> [Stored items]
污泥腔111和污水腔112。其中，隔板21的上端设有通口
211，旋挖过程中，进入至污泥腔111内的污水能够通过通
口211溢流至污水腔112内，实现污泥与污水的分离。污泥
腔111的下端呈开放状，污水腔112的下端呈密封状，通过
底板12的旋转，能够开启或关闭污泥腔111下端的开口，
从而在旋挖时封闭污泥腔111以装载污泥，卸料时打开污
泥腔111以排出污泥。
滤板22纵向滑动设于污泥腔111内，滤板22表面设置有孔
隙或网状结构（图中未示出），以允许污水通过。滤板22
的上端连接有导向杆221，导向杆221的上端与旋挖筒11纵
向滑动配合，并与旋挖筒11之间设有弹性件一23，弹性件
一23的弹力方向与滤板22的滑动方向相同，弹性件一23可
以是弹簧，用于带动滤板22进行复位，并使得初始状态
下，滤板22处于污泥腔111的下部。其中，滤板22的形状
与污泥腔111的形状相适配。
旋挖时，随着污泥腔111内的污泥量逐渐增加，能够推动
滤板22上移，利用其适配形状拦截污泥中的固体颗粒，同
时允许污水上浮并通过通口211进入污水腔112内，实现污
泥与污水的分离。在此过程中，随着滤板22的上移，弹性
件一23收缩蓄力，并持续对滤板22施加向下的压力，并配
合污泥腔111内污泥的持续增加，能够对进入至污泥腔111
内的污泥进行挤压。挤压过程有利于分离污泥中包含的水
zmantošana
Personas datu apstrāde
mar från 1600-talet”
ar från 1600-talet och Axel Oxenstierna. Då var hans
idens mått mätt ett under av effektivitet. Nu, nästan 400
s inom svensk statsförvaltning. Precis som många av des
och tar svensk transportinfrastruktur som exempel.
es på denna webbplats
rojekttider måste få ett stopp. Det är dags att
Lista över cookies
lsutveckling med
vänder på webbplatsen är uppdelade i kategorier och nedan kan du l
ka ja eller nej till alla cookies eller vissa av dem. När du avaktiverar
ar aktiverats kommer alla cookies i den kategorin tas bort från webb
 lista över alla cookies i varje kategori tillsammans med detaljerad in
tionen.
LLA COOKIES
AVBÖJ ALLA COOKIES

> [GOAL OF THE EXERCISE] Using the data above, repeat every line exactly.

> [EXERCISE SOLUTION]
污泥腔111和污水腔112。其中，隔板21的上端设有通口
211，旋挖过程中，进入至污泥腔111内的污水能够通过通
口211溢流至污水腔112内，实现污泥与污水的分离。污泥
腔111的下端呈开放状，污水腔112的下端呈密封状，通过
底板12的旋转，能够开启或关闭污泥腔111下端的开口，
从而在旋挖时封闭污泥腔111以装载污泥，卸料时打开污
泥腔111以排出污泥。
滤板22纵向滑动设于污泥腔111内，滤板22表面设置有孔
隙或网状结构（图中未示出），以允许污水通过。滤板22
的上端连接有导向杆221，导向杆221的上端与旋挖筒11纵
向滑动配合，并与旋挖筒11之间设有弹性件一23，弹性件
一23的弹力方向与滤板22的滑动方向相同，弹性件一23可
以是弹簧，用于带动滤板22进行复位，并使得初始状态
下，滤板22处于污泥腔111的下部。其中，滤板22的形状
与污泥腔111的形状相适配。
旋挖时，随着污泥腔111内的污泥量逐渐增加，能够推动
滤板22上移，利用其适配形状拦截污泥中的固体颗粒，同
时允许污水上浮并通过通口211进入污水腔112内，实现污
泥与污水的分离。在此过程中，随着滤板22的上移，弹性
件一23收缩蓄力，并持续对滤板22施加向下的压力，并配
合污泥腔111内污泥的持续增加，能够对进入至污泥腔111
内的污泥进行挤压。挤压过程有利于分离污泥中包含的水
zmantošana
Personas datu apstrāde
mar från 1600-talet”
ar från 1600-talet och Axel Oxenstierna. Då var hans
idens mått mätt ett under av effektivitet. Nu, nästan 400
s inom svensk statsförvaltning. Precis som många av des
och tar svensk transportinfrastruktur som exempel.
es på denna webbplats
rojekttider måste få ett stopp. Det är dags att
Lista över cookies
lsutveckling med
vänder på webbplatsen är uppdelade i kategorier och nedan kan du l
ka ja eller nej till alla cookies eller vissa av dem. När du avaktiverar
ar aktiverats kommer alla cookies i den kategorin tas bort från webb
 lista över alla cookies i varje kategori tillsammans med detaljerad in
tionen.
LLA COOKIES
AVBÖJ ALLA COOKIES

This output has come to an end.